- GIVEN TASK 1:
Decide whether each statement below agrees with the section on large-scale, massively parallel calculations. Answer yes or no for each and quote the deciding words.
(a) Setting collect_eigenvectors to .false. saves both communication time and memory.
(b) The keyword use_local_index is set by default for systems with 50 or more atoms.
(c) FHI-aims tries to use different code depending on the computer hardware.

- DOCUMENT SECTION:

▽

3.47 Large-scale, massively parallel: Memory use, sparsity, communication, etc.
In one way or another, most options available with FHI-aims concern physical algorithms or numerical choices, including those affecting the accuracy and/or efficiency of a given task. As much as possible, FHI-aims attempts to use the exact same code and settings to describe any given system, and on any kind of computer hardware. Usually, this guarantees efficient code on all ends, and improvements for one class of systems immediately benefit all others
However, for very large tasks [meaning here several hundred up to thousands of atoms, depending on the system] and/or on parallel architectures with possibly (ten)thousands of processors, memory and communication constraints may come into play that require specific workarounds not needed (or beneficial) in normal systems. On a practical level, FHI-aims attempts to be as memory-parallel as possible without loss of efficiency. However, if any such modification could affect the performance for normal systems and computer architecture adversely, we recommend to switch it on separately only when needed.
On massively parallel machines, and for very large problems, the following options are particularly important:
-
•
If KS_method parallel is used, keyword collect_eigenvectors .false. switches off the collection of the full eigenvectors on each CPU, saving both communication time and a significant amount of memory. This is the default where possible but the default is currently switched silently between .false. (efficient) and .true. (inefficient) depending on the details of the calculation.
-
•
Keyword use_local_index, which ensures that integration grid batches on the same CPU are always close together, requiring only a subset of the packed Hamiltonian matrix as working space for integrals on each CPU. Use load_balancing to improve load-balancing in this case to avoid the a negative impact on the efficiency. This is now set by default for systems containing 100 or more atoms.

△

- RAW RECORDS:

▽

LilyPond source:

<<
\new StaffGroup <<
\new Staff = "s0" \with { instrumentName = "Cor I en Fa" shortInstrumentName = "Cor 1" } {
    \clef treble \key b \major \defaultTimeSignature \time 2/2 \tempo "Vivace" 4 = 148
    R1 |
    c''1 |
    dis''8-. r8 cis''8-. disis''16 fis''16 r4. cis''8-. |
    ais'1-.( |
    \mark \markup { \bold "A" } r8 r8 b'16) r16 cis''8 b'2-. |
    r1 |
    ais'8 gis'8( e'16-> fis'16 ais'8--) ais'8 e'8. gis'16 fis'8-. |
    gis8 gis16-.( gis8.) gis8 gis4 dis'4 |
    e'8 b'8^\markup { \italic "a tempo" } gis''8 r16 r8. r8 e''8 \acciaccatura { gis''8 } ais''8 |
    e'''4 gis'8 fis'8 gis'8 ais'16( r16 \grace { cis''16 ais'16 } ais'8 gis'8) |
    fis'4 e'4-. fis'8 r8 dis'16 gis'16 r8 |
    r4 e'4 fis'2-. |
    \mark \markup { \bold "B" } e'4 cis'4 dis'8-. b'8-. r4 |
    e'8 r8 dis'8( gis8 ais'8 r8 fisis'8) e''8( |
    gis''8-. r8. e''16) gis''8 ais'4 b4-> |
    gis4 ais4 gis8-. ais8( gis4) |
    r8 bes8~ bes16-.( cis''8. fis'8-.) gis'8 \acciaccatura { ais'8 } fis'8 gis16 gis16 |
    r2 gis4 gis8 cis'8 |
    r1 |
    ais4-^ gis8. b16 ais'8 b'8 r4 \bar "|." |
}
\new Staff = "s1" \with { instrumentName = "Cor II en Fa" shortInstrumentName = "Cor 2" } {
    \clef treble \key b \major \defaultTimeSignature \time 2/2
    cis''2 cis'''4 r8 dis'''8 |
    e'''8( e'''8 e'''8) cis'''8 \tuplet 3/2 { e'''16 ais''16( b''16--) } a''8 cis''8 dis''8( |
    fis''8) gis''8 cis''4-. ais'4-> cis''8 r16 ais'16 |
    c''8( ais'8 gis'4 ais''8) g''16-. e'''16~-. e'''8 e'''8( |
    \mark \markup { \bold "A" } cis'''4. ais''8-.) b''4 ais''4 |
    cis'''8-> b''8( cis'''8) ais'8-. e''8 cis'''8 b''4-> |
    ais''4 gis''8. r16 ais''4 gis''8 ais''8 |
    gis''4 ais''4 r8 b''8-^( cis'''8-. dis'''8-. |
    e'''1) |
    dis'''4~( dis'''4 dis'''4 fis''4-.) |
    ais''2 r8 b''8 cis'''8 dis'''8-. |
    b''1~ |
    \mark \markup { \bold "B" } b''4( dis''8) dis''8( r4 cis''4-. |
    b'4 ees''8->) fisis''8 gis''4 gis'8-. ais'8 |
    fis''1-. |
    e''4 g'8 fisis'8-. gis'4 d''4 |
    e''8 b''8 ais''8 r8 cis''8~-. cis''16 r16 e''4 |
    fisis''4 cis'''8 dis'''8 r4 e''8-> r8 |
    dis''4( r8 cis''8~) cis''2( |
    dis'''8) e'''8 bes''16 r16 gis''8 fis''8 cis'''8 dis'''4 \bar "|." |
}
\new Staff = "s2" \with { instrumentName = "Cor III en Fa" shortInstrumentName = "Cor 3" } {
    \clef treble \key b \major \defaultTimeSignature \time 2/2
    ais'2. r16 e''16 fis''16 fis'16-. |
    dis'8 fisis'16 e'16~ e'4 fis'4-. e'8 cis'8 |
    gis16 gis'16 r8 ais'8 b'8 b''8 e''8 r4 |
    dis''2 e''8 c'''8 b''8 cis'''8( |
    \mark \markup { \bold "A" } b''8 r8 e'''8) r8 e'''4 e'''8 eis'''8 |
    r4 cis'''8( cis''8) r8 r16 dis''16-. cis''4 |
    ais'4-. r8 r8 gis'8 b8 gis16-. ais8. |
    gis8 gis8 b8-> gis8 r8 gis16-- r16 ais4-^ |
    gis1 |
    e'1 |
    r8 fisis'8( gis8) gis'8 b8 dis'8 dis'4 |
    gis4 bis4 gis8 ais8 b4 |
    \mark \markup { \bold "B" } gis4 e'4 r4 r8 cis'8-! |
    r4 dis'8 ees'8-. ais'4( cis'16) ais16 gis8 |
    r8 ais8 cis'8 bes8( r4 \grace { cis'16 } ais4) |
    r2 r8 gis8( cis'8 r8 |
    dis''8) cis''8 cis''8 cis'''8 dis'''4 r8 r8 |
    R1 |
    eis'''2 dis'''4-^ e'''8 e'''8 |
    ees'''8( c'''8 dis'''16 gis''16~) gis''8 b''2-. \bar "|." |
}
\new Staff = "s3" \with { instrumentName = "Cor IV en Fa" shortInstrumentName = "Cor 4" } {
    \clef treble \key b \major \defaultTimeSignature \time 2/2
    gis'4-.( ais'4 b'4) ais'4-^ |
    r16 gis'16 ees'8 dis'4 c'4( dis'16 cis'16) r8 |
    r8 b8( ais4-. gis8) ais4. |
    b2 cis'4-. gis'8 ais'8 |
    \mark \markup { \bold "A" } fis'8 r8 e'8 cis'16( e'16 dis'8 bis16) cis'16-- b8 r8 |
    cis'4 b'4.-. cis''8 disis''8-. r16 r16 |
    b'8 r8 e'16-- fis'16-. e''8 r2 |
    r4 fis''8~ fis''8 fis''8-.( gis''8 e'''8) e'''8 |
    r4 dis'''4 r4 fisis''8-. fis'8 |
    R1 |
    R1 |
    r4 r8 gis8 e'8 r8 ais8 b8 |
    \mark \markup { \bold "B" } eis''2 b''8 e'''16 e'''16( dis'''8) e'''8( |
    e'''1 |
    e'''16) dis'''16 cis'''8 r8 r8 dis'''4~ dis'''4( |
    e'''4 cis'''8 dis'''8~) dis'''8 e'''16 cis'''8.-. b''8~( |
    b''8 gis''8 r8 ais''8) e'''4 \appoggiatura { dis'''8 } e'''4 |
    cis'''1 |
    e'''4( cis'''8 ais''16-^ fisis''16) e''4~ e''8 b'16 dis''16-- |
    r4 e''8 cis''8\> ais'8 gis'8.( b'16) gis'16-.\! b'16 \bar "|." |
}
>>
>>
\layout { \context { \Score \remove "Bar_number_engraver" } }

△

- GIVEN TASK 2: Report every line of the listing above that contains the string "disis".

- WRITTEN ANSWER 1:
(a) Yes: "saving both communication time and a significant amount of memory"
(b) No: "This is now set by default for systems containing 100 or more atoms."
(c) No: "FHI-aims attempts to use the exact same code and settings to describe any given system, and on any kind of computer hardware"

- WRITTEN ANSWER 2:
    dis''8-. r8 cis''8-. disis''16 fis''16 r4. cis''8-. |
    cis'4 b'4.-. cis''8 disis''8-. r16 r16 |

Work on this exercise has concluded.